Victorian chief health officer Brett Sutton appeared close to breaking point as he abruptly walked out of the the state’s Covid briefing.
Professor Sutton gave an emotional response to a question about eight teenage girls taking their own lives in Victoria’s lockdowns, appearing on the verge of tears.
Moments later, when asked how long Melbourne‘s curfew would last, he abruptly stepped down from the podium and left the press conference.
Prominent psychiatrist Professor Patrick McGorry had described the effects of the Covid-19 crisis on the mental health of teenagers as a ‘shadow pandemic’.
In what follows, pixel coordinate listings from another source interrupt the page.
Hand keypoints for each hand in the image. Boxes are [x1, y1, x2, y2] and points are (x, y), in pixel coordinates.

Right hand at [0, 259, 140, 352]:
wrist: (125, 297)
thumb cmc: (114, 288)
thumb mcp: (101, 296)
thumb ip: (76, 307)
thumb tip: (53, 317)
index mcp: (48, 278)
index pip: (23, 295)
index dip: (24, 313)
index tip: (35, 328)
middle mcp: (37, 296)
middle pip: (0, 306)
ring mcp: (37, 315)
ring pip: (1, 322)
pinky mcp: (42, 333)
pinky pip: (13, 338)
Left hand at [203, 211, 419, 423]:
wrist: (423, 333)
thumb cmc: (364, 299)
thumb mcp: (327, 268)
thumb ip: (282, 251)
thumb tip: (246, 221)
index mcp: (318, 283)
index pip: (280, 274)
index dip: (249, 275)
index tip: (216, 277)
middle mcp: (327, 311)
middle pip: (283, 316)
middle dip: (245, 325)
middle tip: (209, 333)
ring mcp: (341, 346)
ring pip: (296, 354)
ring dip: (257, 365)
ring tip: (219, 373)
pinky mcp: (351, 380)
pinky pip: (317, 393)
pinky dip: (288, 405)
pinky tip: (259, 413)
Professor McGorry said teenage girls were exhibiting increased eating disorders, self-harm and suicidal thoughts or actions over the course of the pandemic.
‘The system is drowning or crumbling,’ he said. ‘This is the shadow pandemic. And every lockdown makes it even worse.’
There were 862 attempted suicides in people aged five to 25 in the past six months, and double the amount of interventions to help vulnerable teens in the past year.
Such interventions were 99 per cent higher nationally from December 2020 to the end of May this year compared to the same period a year ago.
Kids Helpline said heightened levels of despair and depression through the Covid-19 lockdowns was a major contributory factor in the increase.
There was a 34 per cent increase in new eating disorders cases in the first part of the year, jumping from a weekly average of 654 in 2020 to 878 in 2021.
A similar increase was seen in the weekly number of teenagers who were hospitalised after self-harming or having suicidal thoughts from 98 in 2020 to 148 in 2021, a rise of 51 per cent.
The average weekly number of young people who required resuscitation or emergency care after suicide attempts also skyrocketed from 19.8 in 2020 to 28.7 this year, a 44.9 per cent jump.
Victoria – the state that battled the longest lockdowns and had the most deaths from Covid during 2020 – had the greatest increase in suicide interventions, jumping 189 per cent to 294.